■ **Exercise details**: Print the data exactly. Pictures stay out.

*** Given records Section Begins ***

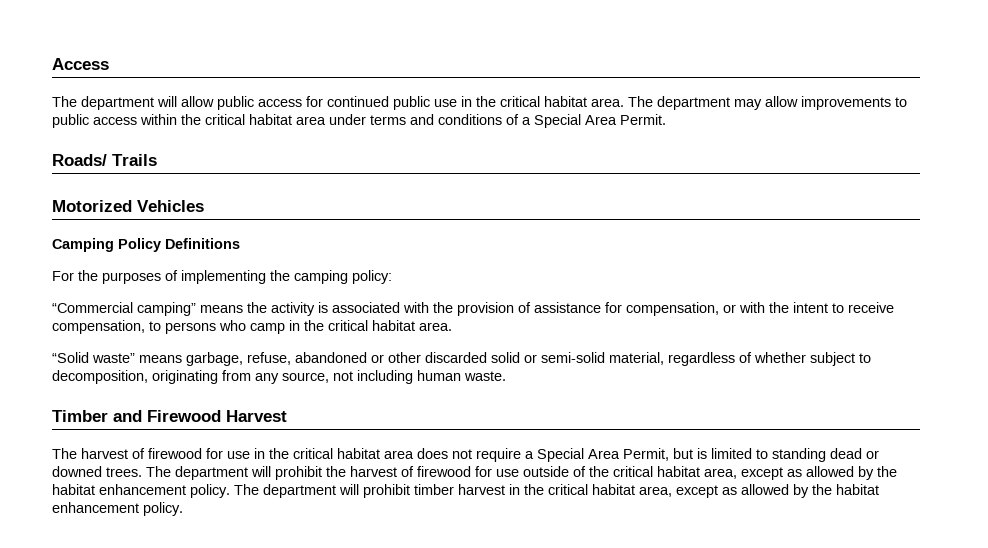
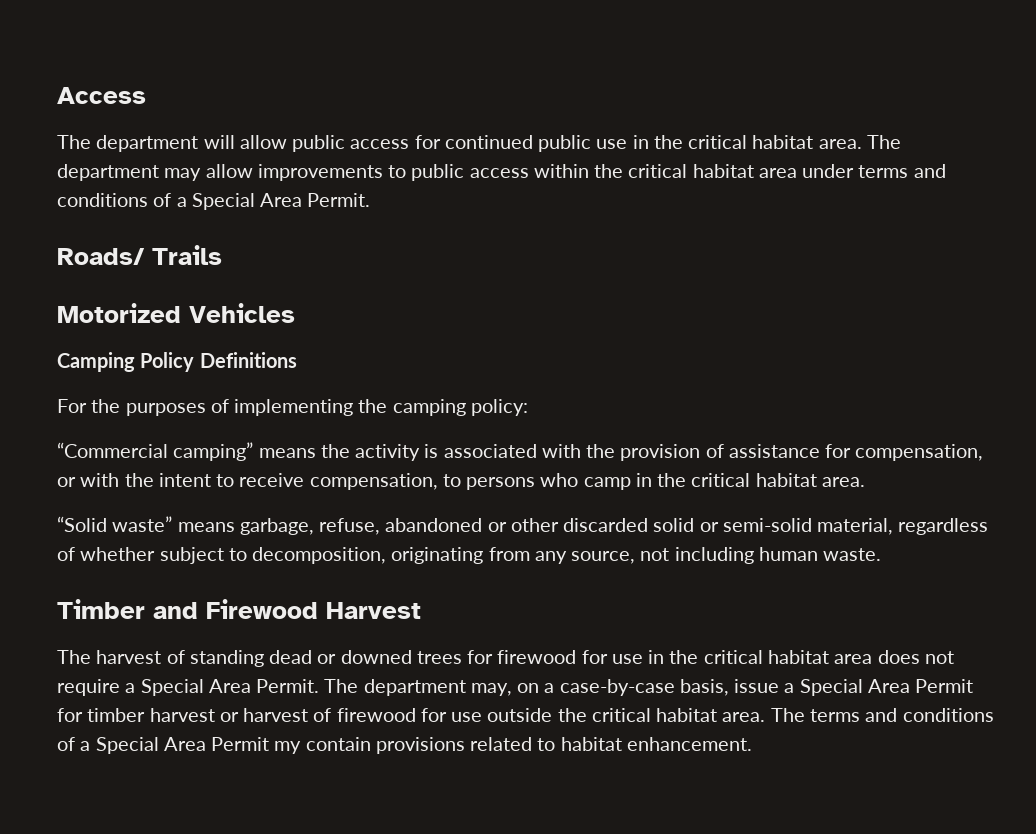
(145, 453) none -> [189,650,494,667] standing dead or downed trees for
[623,448,879,462] [52,466,346,480] Permit, but is limited to standing dead or downed trees. The department will prohibit the -> [256,679,974,696] [57,708,239,722] Permit. The department may, on a case-by-case basis, issue a Special Area Permit for timber harvest or
[573,466,897,480] [52,484,879,498] [52,502,183,516] of the critical habitat area, except as allowed by the habitat enhancement policy. The department will prohibit timber harvest in the critical habitat area, except as allowed by the habitat enhancement policy. -> [557,708,994,722] [57,737,752,754] the critical habitat area. The terms and conditions of a Special Area Permit my contain provisions related to habitat enhancement.

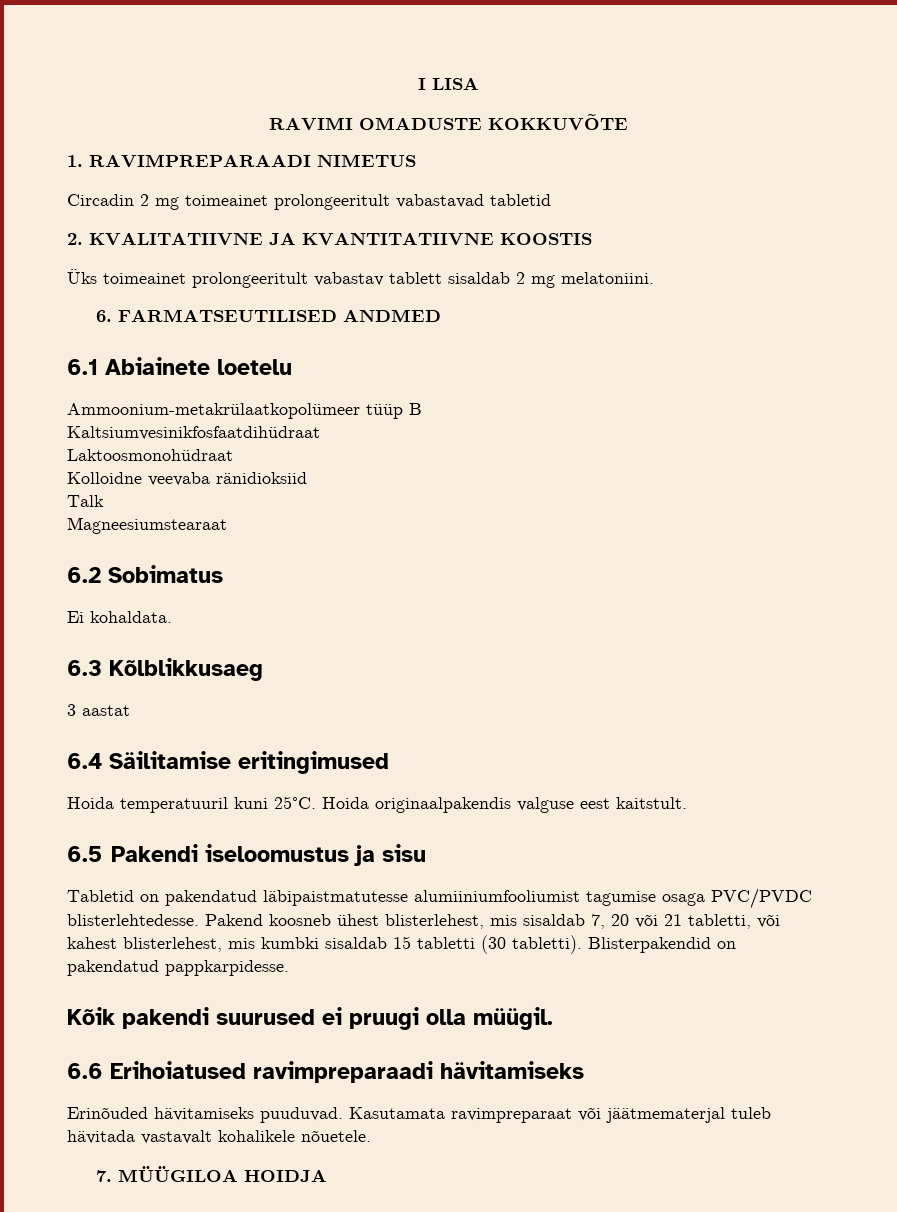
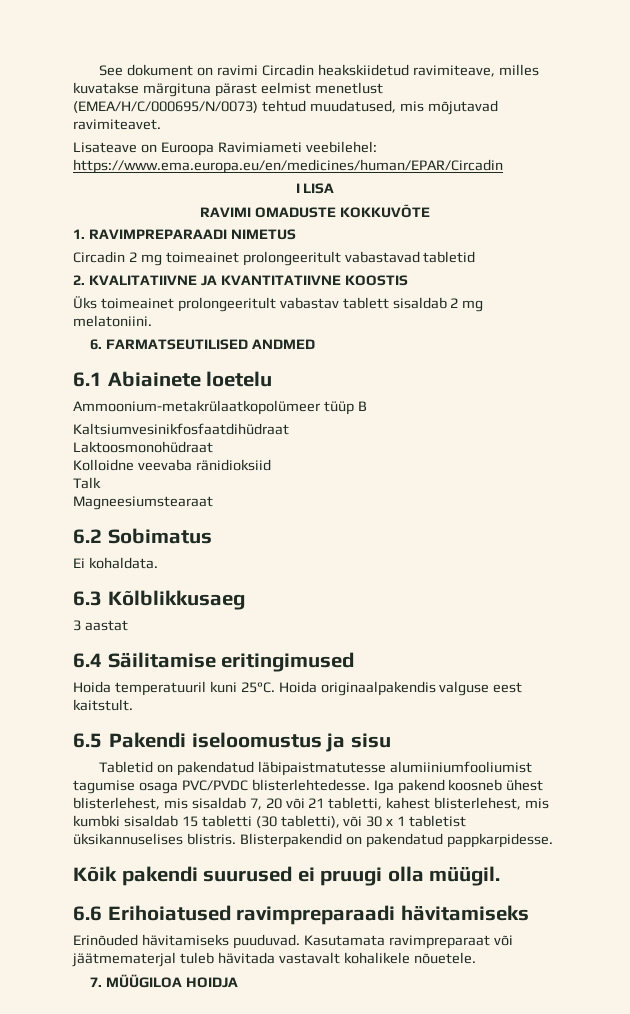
(418, 84) none -> [99,64,539,77] [73,82,383,97] [73,100,498,115] [73,119,161,130] [73,141,377,156] [73,159,503,174] See dokument on ravimi Circadin heakskiidetud ravimiteave, milles kuvatakse märgituna pärast eelmist menetlust (EMEA/H/C/000695/N/0073) tehtud muudatused, mis mõjutavad ravimiteavet. // Lisateave on Euroopa Ravimiameti veebilehel: https://www.ema.europa.eu/en/medicines/human/EPAR/Circadin //
[205,914,263,926] Pakend -> [373,779,445,794] Iga pakend
[757,914,780,928] või -> (383, 803) none
[512,935,582,954] tabletti). -> [280,815,467,828] [73,833,236,845] tabletti), või 30 x 1 tabletist üksikannuselises blistris.

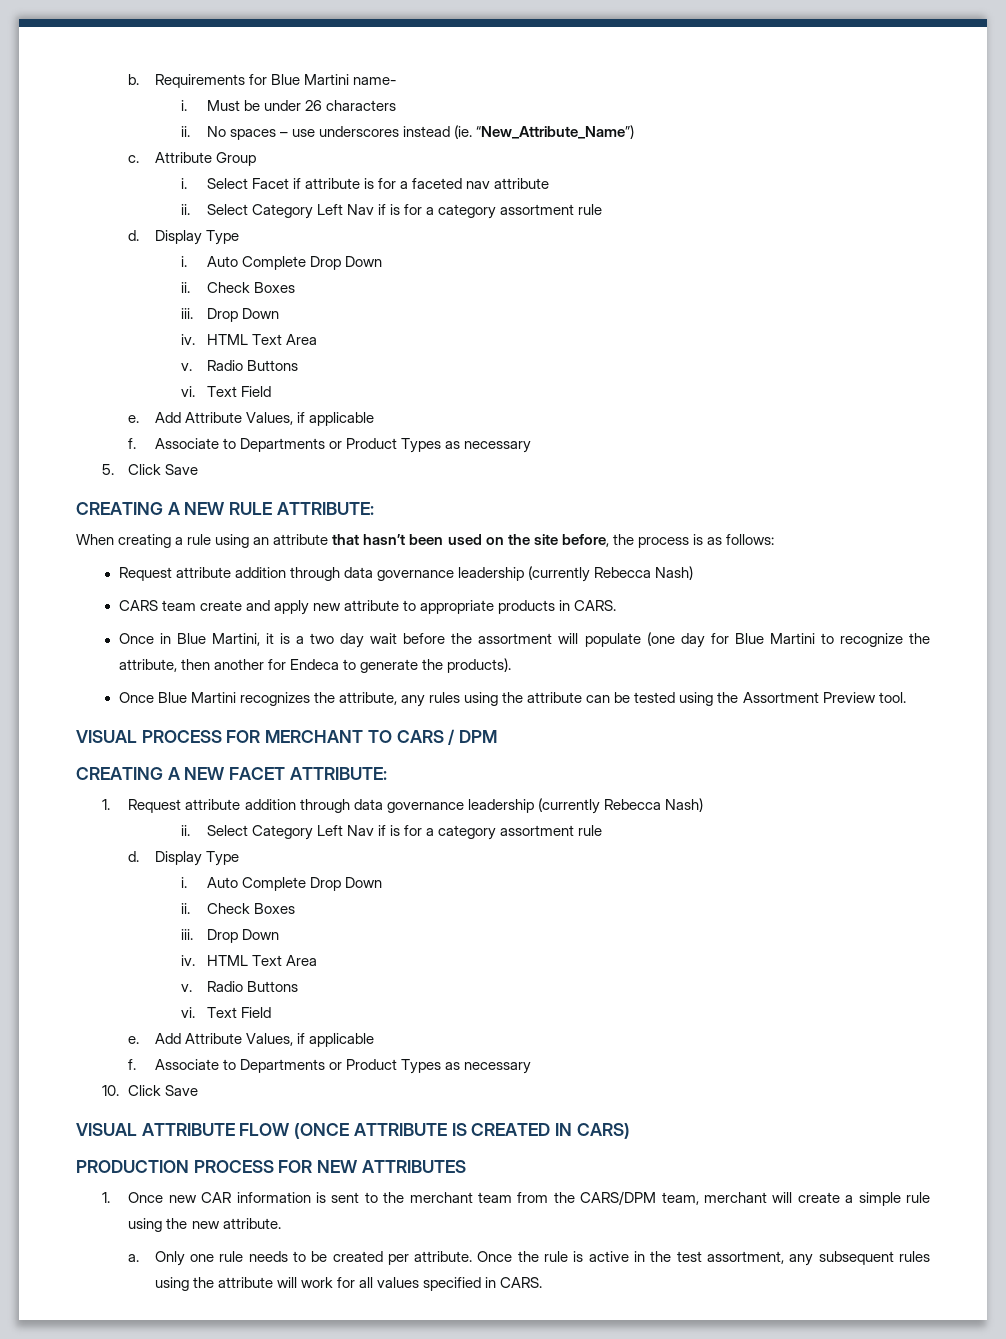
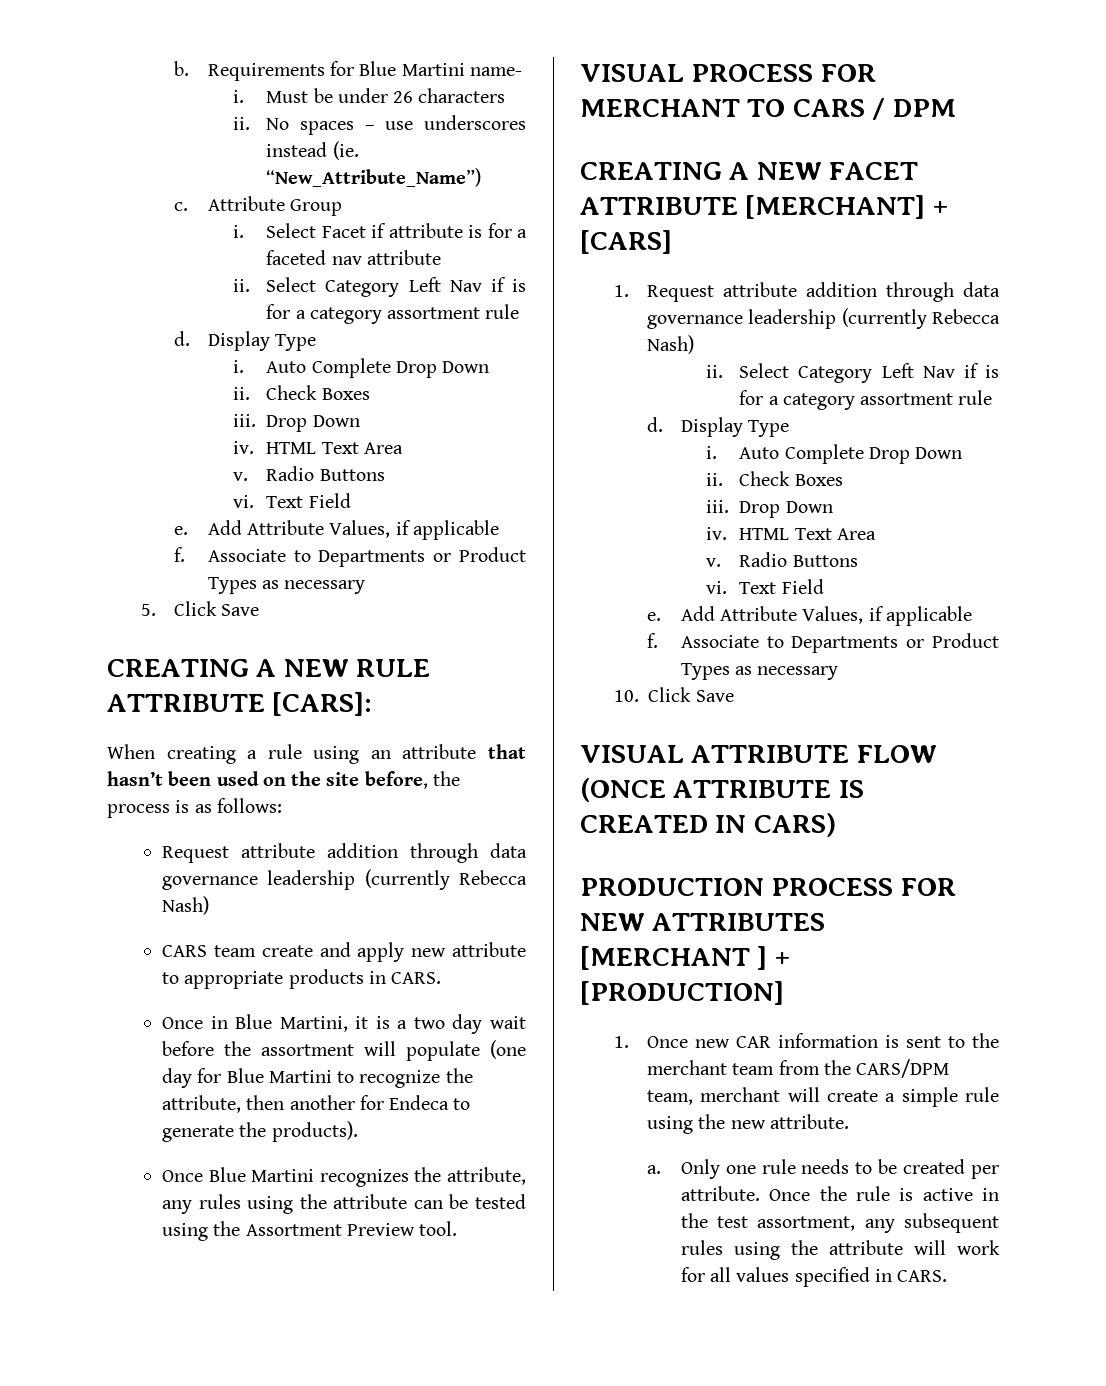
[276,502,374,515] ATTRIBUTE: -> [107,692,373,716] ATTRIBUTE [CARS]:
[289,767,387,780] ATTRIBUTE: -> [580,195,948,219] [580,230,672,254] ATTRIBUTE [MERCHANT] + [CARS]
(466, 1166) none -> [580,946,790,970] [580,981,784,1005] [MERCHANT ] + [PRODUCTION]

*** Given records Section Ends ***

■ **Written solution**:
(145, 453) none -> [189,650,494,667] standing dead or downed trees for
[623,448,879,462] [52,466,346,480] Permit, but is limited to standing dead or downed trees. The department will prohibit the -> [256,679,974,696] [57,708,239,722] Permit. The department may, on a case-by-case basis, issue a Special Area Permit for timber harvest or
[573,466,897,480] [52,484,879,498] [52,502,183,516] of the critical habitat area, except as allowed by the habitat enhancement policy. The department will prohibit timber harvest in the critical habitat area, except as allowed by the habitat enhancement policy. -> [557,708,994,722] [57,737,752,754] the critical habitat area. The terms and conditions of a Special Area Permit my contain provisions related to habitat enhancement.

(418, 84) none -> [99,64,539,77] [73,82,383,97] [73,100,498,115] [73,119,161,130] [73,141,377,156] [73,159,503,174] See dokument on ravimi Circadin heakskiidetud ravimiteave, milles kuvatakse märgituna pärast eelmist menetlust (EMEA/H/C/000695/N/0073) tehtud muudatused, mis mõjutavad ravimiteavet. // Lisateave on Euroopa Ravimiameti veebilehel: https://www.ema.europa.eu/en/medicines/human/EPAR/Circadin //
[205,914,263,926] Pakend -> [373,779,445,794] Iga pakend
[757,914,780,928] või -> (383, 803) none
[512,935,582,954] tabletti). -> [280,815,467,828] [73,833,236,845] tabletti), või 30 x 1 tabletist üksikannuselises blistris.

[276,502,374,515] ATTRIBUTE: -> [107,692,373,716] ATTRIBUTE [CARS]:
[289,767,387,780] ATTRIBUTE: -> [580,195,948,219] [580,230,672,254] ATTRIBUTE [MERCHANT] + [CARS]
(466, 1166) none -> [580,946,790,970] [580,981,784,1005] [MERCHANT ] + [PRODUCTION]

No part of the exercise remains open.